Shorter descriptions cost fewer tokens and are easier for agents to parse. Every sentence should earn its place.

Completeness2/5

Given the tool's complexity, does the description cover enough for an agent to succeed on first attempt?

Given no output schema or annotations, the description should explain what the returned 'analysis status' includes or its possible values. It omits this, leaving the agent uncertain about what to expect from the response.

Complex tools with many parameters or behaviors need more documentation. Simple tools need less. This dimension scales expectations accordingly.

Parameters2/5

Does the description clarify parameter syntax, constraints, interactions, or defaults beyond what the schema provides?

Though input schema has 100% coverage, parameter descriptions are trivial (just parameter names). The description adds no clarification about the distinct roles of 'owner/repo' vs 'repo_owner/repo_name', which could confuse an agent about which identifies the variant analysis and which the target repository.

Input schemas describe structure but not intent. Descriptions should explain non-obvious parameter relationships and valid value ranges.

Purpose5/5

Does the description clearly state what the tool does and how it differs from similar tools?

The description clearly states the tool gets 'the analysis status of a repository in a CodeQL variant analysis'. It specifies the verb 'Get' and the resource 'analysis status', distinguishing it from related tools like 'get_variant_analysis' which retrieves the overall analysis rather than per-repo status.
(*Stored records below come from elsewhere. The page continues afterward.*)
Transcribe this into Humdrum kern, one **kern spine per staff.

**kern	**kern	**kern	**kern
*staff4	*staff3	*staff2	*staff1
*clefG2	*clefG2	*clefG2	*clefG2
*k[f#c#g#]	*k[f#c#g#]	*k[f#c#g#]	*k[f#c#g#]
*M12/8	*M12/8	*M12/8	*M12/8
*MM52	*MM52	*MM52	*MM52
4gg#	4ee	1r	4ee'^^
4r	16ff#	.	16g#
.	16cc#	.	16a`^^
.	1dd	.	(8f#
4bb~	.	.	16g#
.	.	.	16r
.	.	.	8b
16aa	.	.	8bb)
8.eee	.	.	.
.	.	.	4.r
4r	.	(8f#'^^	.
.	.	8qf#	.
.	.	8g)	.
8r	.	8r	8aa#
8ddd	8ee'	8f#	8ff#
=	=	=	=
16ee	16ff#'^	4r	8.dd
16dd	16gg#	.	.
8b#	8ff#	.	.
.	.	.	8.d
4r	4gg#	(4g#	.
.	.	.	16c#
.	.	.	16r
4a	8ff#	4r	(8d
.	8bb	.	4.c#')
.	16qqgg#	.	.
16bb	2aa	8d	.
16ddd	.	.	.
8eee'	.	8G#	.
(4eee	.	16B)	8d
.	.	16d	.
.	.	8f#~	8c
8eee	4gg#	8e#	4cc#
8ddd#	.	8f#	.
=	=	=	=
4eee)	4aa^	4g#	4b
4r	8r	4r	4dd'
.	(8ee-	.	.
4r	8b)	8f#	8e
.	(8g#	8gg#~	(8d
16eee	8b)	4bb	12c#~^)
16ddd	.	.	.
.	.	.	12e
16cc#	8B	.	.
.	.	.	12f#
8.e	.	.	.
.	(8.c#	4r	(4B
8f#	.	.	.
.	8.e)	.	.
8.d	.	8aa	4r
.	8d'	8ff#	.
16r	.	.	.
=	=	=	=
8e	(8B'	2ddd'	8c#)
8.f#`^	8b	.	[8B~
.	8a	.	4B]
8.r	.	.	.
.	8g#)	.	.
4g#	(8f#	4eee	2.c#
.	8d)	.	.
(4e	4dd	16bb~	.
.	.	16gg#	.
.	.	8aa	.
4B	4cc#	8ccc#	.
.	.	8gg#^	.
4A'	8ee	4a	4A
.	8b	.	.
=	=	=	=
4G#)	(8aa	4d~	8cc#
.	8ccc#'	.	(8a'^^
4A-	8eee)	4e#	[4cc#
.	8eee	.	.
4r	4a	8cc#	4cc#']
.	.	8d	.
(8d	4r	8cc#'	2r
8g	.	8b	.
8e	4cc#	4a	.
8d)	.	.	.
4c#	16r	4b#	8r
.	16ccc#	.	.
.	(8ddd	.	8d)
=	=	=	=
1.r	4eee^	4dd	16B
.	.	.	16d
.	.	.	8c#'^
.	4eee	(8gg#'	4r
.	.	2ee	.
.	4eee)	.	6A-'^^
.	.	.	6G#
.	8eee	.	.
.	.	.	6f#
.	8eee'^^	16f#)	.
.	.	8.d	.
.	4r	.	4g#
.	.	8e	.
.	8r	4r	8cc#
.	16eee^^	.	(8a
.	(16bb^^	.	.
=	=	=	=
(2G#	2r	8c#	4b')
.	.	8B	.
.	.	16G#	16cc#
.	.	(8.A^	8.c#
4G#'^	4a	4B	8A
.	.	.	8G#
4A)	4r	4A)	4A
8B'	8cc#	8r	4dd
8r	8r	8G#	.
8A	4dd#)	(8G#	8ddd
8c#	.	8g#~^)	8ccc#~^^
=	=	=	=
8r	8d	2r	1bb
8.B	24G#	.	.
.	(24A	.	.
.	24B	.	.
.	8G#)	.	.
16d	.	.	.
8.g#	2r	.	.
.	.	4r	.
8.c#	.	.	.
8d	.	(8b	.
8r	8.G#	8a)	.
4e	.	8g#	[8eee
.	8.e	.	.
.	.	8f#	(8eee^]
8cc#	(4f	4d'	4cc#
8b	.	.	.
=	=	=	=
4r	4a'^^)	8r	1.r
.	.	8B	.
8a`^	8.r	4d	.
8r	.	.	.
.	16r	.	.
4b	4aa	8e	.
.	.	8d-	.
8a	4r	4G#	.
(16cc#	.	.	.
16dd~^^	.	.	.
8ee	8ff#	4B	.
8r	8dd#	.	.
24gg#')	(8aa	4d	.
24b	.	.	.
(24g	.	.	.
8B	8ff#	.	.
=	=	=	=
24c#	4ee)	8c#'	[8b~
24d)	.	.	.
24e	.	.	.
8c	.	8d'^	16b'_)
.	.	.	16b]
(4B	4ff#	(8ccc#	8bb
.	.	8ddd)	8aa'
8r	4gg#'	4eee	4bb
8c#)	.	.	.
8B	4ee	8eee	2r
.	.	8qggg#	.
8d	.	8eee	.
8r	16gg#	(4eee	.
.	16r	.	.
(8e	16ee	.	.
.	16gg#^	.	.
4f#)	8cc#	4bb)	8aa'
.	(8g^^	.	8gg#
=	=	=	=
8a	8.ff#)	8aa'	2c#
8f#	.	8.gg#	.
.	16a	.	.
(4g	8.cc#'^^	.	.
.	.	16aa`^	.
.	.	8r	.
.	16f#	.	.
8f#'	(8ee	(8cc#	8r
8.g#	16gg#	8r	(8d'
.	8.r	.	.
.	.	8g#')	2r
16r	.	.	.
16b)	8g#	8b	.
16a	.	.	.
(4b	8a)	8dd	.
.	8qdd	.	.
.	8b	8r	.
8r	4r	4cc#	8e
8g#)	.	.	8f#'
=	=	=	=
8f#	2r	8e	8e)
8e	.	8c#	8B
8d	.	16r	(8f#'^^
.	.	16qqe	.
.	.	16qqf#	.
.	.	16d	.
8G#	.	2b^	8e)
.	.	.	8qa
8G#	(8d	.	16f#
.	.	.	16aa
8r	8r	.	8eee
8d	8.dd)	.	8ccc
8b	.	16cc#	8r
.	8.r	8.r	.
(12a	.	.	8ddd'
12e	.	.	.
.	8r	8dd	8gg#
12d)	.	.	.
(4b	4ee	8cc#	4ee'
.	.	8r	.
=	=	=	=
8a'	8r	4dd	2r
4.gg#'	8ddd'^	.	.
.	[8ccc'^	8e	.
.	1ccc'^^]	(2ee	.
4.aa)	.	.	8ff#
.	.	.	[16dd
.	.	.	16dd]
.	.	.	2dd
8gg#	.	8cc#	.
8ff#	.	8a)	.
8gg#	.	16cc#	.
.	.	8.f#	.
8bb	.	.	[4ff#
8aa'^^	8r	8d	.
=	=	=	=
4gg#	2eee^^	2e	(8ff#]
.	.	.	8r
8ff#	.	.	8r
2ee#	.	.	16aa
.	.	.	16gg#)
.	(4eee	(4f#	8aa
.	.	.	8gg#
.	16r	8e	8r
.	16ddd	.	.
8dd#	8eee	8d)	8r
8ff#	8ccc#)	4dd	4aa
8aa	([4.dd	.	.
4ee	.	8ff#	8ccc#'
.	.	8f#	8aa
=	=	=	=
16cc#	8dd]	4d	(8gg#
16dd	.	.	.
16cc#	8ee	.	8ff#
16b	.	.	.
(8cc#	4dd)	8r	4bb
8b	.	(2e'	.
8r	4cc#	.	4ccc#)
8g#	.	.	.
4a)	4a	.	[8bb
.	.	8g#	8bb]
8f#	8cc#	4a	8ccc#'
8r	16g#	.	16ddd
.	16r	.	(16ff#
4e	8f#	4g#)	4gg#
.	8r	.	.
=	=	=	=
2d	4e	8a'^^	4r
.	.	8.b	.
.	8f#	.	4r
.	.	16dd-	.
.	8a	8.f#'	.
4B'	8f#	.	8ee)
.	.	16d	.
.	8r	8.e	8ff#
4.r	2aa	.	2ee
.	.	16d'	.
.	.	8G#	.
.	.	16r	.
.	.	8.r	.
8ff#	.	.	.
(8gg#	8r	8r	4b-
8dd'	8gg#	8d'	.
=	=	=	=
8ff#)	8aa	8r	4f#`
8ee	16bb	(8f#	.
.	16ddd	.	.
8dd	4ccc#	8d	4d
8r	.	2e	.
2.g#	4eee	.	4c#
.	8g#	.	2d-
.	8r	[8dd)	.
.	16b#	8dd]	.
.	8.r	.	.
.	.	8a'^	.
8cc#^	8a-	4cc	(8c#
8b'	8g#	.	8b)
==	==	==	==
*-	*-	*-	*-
Agents choose between tools based on descriptions. A clear purpose with a specific verb and resource helps agents select the right tool.

Usage Guidelines2/5

Does the description explain when to use this tool, when not to, or what alternatives exist?

No guidance is provided on when to use this tool versus alternatives such as 'get_variant_analysis'. An agent must infer the difference from the name alone, which is insufficient for clear decision-making.

Agents often have multiple tools that could apply. Explicit usage guidance like "use X instead of Y when Z" prevents misuse.